The Cultural Brain Hypothesis (in prep; co-authored with Maciek Chudek and Joe Henrich) describes the evolution of large brains and parsimoniously explains several empirical relationships between brain size, group size, social learning, mating structures, culture, and the juvenile period. The model also describes the selection pressures that may have led humans into the realm of cumulative cultural evolution, further driving up the human brain size.
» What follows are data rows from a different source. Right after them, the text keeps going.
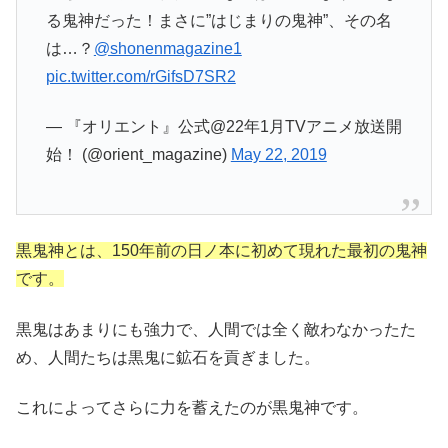
る鬼神だった！まさに”はじまりの鬼神”、その名
は…？
@shonenmagazine1
pic.twitter.com/rGifsD7SR2
— 『オリエント』公式@22年1月TVアニメ放送開
始！ (@orient_magazine)
May 22, 2019
黒鬼神とは、150年前の日ノ本に初めて現れた最初の鬼神
です。
黒鬼はあまりにも強力で、人間では全く敵わなかったた
め、人間たちは黒鬼に鉱石を貢ぎました。
これによってさらに力を蓄えたのが黒鬼神です。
The School of Human Evolution and Social Change and the Institute of Human Origins has an exceptional group of human evolutionary researchers. While at Arizona State University, I caught up with Rob BoydJoan SilkKim HillSarah MathewCharles Perreault, Michelle Kline, and Matt Gervais.

Stanford University

Cultural Brain Hypothesis, Cultural Evolution & Human Social Networks at Stanford University, California

This week I visited Stanford University, California. Jamie Holland Jones invited me to present my research on human evolution, cultural evolution, and social networks at the Stanford Anthropology Colloquium Series. I presented three related projects:

The Cultural Brain Hypothesis (in prep; co-authored with Maciek Chudek and Joe Henrich), describes the evolution of large brains and parsimoniously explains several empirical relationships between brain size, group size, social learning, mating structures, culture, and the juvenile period. The model also describes the selection pressures that may have led humans into the realm of cumulative cultural evolution, further driving up the human brain size.

Sociality Influences Cultural Complexity (2014; co-authored with Ben Shulman, Vlad Vasilescu, and Joe Henrich) on the relationship between sociality and cultural complexity.

Cultural Dispositions, Social Networks, and the Dynamics of Social Influence: Implications for Public Opinion and Cultural Change (under review; co-authored with Mark Schaller) describes a mechanism through which realistic human social network structures can emerge and the implications of these mechanisms for cross-cultural differences in cultural transmission and innovation.